He sounds to me like a normal pup, finding the world a bit overwhelming as he hits a fearful phase. I would continue to look for a genuinely positive trainer, someone who you like and who likes both you and Astro, and meanwhile keep working on frustration control exercises and confidence building, staying away from the overly stressful environment of daycare and trying to find a few well-socialised dogs for playdates instead. I don't think I would let anyone rush me into a decision on neutering, especially for what sounds from your post like nothing worse than rather nervous silly puppy behaviour! If the experienced poodle owner thinks he needs extra help, I would be looking for advice from a qualified behaviourist - he is still very young and there is plenty of time to sort out any issues he may have.


----------



## Carolinek (Apr 2, 2014)

I can't offer advice on how to curb that behavior, but I'm not sure it needs to be curbed. He's very young. When Max, who is a poodle mix, was younger he had a play style that was over the top and too much for a lot of dogs. That was a huge consideration when I adopted Lily, and I didn't adopt several other dogs because of this. Their personalities would not have been a match. Lily had been in foster care for a few weeks and when I asked about her energy level and explained Max's play style, the foster mom just laughed and said that Lily had no problem keeping up with her standard poodle and it would be good for Lily to be with an energetic dog. 

Max is 5 now, and grew up to be this calm, gentlemanly type dog who is happy to sit on the couch most of the day. He also learned somewhere around three to adjust his play style to the dog he was playing with. He is a very intuitive little guy. Lily hasn't calmed down at all though, and she's probably about 6. Agility is her thing- she loves it and it gets her energy out. Maybe that would be a good outlet for your pup? When you mentioned the nervousness he has, I also thought some type of confidence building activities would be good. Agility is good for this. Lily also needed that.

Although Max is very calm now, when Max and Lily do play, it still is that wild crazy style- it's just who they are, it's part of their personalities. They sound like a pack of wolves- up on their hind legs, barking crazy at each other( similar to what you described)- but they love it. It has never escalated to a fight, it's just how they play. Misty, my little havanese, looks on from the sidelines and I imagine she's thinking "I just don't get you two!"

▶ _BRIEF_: Write out the part of the puppy forum thread from "Max is 5 now, and" to "also needed that." word for word.

▶ _DATA RECORDS_:
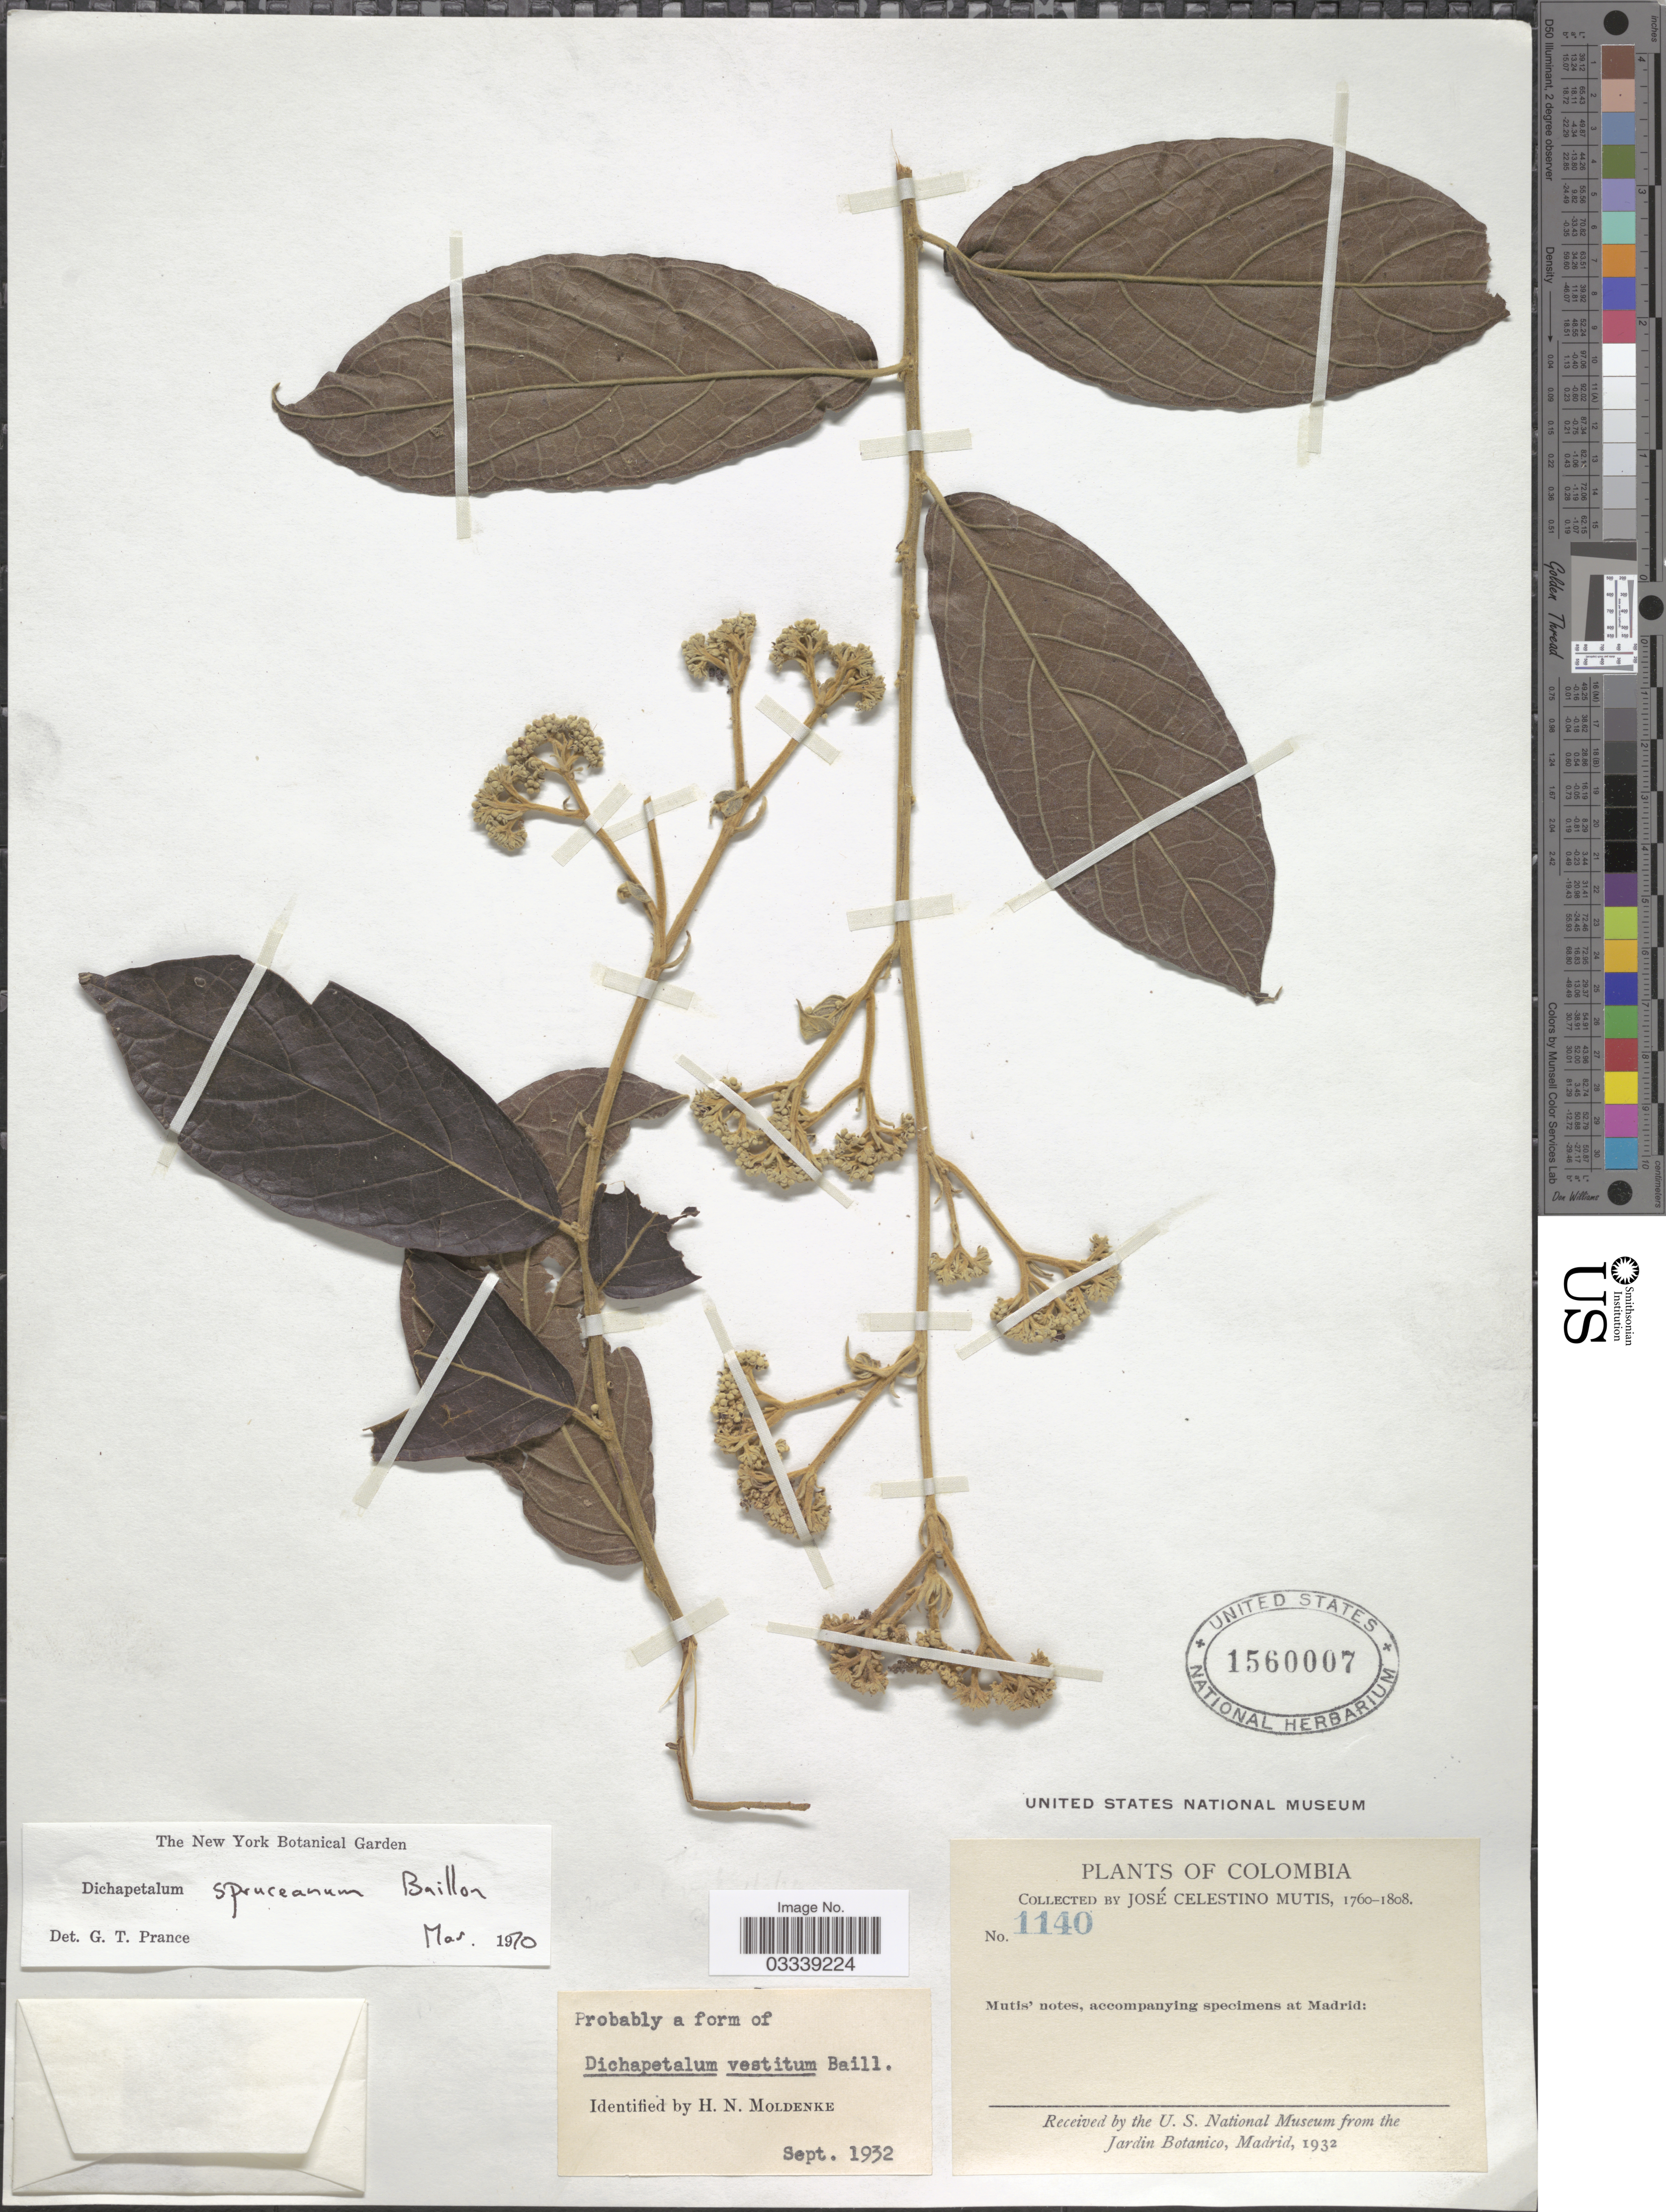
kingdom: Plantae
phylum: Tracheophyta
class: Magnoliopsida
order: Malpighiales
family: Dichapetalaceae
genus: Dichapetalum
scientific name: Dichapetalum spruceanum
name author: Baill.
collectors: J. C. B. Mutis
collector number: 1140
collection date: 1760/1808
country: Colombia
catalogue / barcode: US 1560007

▶ _WRITTEN RESPONSE_:
Max is 5 now, and grew up to be this calm, gentlemanly type dog who is happy to sit on the couch most of the day. He also learned somewhere around three to adjust his play style to the dog he was playing with. He is a very intuitive little guy. Lily hasn't calmed down at all though, and she's probably about 6. Agility is her thing- she loves it and it gets her energy out. Maybe that would be a good outlet for your pup? When you mentioned the nervousness he has, I also thought some type of confidence building activities would be good. Agility is good for this. Lily also needed that.